### Task goal:
Render the items as a Markdown table with columns headed Row and Line, giving each line its own numbered row and leaving out blank lines. Start at the line that contains "pose: elev=235.7 azim=243.4" and stop after the final line of the items.

__________

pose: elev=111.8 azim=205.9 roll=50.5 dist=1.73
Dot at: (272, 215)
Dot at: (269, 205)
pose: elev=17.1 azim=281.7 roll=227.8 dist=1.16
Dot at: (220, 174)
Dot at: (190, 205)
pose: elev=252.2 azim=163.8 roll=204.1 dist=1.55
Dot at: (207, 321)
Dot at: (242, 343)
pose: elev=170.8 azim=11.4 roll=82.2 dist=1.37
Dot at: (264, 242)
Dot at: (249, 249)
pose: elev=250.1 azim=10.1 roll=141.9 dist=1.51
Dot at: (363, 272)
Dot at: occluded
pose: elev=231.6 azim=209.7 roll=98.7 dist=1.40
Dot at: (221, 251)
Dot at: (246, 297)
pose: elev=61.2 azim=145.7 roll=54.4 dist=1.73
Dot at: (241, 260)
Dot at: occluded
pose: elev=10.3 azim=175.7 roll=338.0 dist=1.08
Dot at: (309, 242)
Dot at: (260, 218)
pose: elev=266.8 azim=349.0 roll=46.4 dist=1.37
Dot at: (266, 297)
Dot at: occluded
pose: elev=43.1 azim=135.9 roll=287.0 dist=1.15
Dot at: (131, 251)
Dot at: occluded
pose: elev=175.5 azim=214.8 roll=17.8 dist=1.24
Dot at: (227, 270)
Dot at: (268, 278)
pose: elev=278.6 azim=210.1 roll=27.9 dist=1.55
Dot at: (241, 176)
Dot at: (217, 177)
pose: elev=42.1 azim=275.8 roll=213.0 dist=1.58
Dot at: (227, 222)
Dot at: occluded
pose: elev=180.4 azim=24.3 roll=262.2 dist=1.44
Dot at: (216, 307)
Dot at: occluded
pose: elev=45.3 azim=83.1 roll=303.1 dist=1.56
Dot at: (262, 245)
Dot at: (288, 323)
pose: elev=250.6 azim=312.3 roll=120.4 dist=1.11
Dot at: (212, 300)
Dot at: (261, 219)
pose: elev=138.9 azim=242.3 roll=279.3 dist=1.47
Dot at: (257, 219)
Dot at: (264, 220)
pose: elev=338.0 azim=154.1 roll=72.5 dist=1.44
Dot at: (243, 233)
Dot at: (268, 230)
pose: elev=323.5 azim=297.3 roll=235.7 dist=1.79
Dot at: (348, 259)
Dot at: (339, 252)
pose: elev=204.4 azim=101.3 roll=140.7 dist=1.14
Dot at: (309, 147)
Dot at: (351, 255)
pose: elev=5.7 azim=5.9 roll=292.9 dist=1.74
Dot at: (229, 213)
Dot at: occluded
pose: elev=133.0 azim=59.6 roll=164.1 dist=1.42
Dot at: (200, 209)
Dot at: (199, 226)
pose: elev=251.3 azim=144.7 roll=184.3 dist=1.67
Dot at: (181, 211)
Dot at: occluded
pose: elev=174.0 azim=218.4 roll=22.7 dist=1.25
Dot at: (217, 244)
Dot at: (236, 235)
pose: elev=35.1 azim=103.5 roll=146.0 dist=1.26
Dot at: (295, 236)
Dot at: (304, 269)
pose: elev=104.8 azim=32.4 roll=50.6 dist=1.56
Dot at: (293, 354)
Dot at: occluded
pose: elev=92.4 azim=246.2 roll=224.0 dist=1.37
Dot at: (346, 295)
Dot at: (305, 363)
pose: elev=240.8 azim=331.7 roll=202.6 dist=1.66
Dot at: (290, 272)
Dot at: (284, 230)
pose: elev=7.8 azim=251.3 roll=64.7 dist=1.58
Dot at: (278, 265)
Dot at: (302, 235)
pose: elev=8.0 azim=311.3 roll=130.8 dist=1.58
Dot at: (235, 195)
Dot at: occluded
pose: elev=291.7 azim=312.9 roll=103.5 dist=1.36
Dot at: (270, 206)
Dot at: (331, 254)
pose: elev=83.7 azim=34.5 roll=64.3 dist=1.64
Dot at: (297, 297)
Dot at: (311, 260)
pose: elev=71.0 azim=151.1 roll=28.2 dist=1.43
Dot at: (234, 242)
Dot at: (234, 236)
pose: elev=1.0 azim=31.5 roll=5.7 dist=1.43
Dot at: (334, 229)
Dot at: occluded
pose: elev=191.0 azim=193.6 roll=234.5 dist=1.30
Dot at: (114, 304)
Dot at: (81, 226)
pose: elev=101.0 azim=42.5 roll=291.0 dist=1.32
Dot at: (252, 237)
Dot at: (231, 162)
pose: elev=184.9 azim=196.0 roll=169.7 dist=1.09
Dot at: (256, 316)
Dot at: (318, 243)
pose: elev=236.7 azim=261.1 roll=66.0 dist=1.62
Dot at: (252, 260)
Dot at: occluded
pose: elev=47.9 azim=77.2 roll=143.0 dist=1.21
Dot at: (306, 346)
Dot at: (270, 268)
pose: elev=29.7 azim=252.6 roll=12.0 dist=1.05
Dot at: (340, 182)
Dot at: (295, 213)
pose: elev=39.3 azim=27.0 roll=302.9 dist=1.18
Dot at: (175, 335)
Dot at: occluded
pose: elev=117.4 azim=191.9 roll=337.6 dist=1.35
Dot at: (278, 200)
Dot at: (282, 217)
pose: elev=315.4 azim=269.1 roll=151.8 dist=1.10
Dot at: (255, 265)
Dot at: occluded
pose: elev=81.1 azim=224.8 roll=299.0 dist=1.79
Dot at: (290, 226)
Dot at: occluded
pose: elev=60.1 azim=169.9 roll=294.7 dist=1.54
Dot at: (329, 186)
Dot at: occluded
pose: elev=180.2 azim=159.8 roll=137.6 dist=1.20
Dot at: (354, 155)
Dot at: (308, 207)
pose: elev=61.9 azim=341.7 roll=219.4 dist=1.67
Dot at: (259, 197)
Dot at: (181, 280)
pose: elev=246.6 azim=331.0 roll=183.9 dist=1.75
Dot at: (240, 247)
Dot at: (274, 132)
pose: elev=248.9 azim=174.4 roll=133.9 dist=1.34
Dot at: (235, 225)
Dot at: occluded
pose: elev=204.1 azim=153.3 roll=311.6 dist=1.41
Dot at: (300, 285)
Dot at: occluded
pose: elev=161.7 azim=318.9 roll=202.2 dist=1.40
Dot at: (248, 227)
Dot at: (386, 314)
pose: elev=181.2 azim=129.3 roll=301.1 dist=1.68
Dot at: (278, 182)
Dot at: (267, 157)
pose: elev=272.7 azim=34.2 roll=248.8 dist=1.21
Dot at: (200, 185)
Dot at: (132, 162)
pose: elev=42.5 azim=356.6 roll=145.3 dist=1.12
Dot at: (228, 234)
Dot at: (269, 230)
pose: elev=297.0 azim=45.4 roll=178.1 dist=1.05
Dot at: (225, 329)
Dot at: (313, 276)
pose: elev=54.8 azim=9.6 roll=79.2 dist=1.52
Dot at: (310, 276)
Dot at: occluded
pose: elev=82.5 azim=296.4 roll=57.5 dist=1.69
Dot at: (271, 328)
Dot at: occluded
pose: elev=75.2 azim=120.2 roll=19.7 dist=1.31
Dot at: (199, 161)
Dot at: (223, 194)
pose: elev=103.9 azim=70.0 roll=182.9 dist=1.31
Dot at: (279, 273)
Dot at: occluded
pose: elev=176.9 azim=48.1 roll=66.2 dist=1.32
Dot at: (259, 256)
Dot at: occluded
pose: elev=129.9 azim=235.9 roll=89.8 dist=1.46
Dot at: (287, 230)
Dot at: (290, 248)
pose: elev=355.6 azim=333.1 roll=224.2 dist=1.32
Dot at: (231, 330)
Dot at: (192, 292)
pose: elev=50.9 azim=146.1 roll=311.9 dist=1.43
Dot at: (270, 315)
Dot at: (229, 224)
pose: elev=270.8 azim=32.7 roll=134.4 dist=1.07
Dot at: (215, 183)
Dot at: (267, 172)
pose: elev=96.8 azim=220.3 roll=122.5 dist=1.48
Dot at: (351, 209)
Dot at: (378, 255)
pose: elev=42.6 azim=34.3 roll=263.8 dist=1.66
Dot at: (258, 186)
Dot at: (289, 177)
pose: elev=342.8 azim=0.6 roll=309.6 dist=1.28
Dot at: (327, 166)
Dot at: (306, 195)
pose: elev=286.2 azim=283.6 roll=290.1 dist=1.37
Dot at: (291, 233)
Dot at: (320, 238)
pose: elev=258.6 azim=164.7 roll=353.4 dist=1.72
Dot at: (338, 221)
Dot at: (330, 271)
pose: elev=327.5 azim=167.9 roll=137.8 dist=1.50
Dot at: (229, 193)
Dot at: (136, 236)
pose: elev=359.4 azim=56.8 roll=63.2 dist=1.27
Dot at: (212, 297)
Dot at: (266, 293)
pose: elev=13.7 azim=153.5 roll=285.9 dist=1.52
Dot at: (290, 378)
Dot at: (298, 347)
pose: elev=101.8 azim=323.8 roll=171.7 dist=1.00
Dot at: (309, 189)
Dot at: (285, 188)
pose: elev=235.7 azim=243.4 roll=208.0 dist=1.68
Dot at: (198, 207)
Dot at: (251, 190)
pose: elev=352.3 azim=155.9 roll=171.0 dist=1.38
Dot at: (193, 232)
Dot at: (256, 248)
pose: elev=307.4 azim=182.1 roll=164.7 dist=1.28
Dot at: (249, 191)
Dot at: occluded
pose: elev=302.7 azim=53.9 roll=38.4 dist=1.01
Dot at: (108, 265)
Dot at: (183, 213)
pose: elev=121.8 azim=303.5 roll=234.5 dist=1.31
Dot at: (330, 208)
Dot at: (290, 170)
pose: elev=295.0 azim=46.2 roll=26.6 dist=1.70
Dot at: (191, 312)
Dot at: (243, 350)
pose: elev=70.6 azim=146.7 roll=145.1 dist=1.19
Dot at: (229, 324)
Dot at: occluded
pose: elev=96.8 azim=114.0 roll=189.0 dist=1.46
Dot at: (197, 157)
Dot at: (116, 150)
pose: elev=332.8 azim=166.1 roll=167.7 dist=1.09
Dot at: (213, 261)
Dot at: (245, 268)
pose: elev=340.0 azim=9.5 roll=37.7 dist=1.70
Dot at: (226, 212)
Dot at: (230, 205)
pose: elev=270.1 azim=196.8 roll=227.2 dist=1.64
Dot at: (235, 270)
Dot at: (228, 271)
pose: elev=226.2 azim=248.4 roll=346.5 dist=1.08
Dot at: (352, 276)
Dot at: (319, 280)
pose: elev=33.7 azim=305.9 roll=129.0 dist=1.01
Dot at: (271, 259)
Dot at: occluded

__________

### Response:
| Row | Line |
|---|---|
| 1 | pose: elev=235.7 azim=243.4 roll=208.0 dist=1.68 |
| 2 | Dot at: (198, 207) |
| 3 | Dot at: (251, 190) |
| 4 | pose: elev=352.3 azim=155.9 roll=171.0 dist=1.38 |
| 5 | Dot at: (193, 232) |
| 6 | Dot at: (256, 248) |
| 7 | pose: elev=307.4 azim=182.1 roll=164.7 dist=1.28 |
| 8 | Dot at: (249, 191) |
| 9 | Dot at: occluded |
| 10 | pose: elev=302.7 azim=53.9 roll=38.4 dist=1.01 |
| 11 | Dot at: (108, 265) |
| 12 | Dot at: (183, 213) |
| 13 | pose: elev=121.8 azim=303.5 roll=234.5 dist=1.31 |
| 14 | Dot at: (330, 208) |
| 15 | Dot at: (290, 170) |
| 16 | pose: elev=295.0 azim=46.2 roll=26.6 dist=1.70 |
| 17 | Dot at: (191, 312) |
| 18 | Dot at: (243, 350) |
| 19 | pose: elev=70.6 azim=146.7 roll=145.1 dist=1.19 |
| 20 | Dot at: (229, 324) |
| 21 | Dot at: occluded |
| 22 | pose: elev=96.8 azim=114.0 roll=189.0 dist=1.46 |
| 23 | Dot at: (197, 157) |
| 24 | Dot at: (116, 150) |
| 25 | pose: elev=332.8 azim=166.1 roll=167.7 dist=1.09 |
| 26 | Dot at: (213, 261) |
| 27 | Dot at: (245, 268) |
| 28 | pose: elev=340.0 azim=9.5 roll=37.7 dist=1.70 |
| 29 | Dot at: (226, 212) |
| 30 | Dot at: (230, 205) |
| 31 | pose: elev=270.1 azim=196.8 roll=227.2 dist=1.64 |
| 32 | Dot at: (235, 270) |
| 33 | Dot at: (228, 271) |
| 34 | pose: elev=226.2 azim=248.4 roll=346.5 dist=1.08 |
| 35 | Dot at: (352, 276) |
| 36 | Dot at: (319, 280) |
| 37 | pose: elev=33.7 azim=305.9 roll=129.0 dist=1.01 |
| 38 | Dot at: (271, 259) |
| 39 | Dot at: occluded |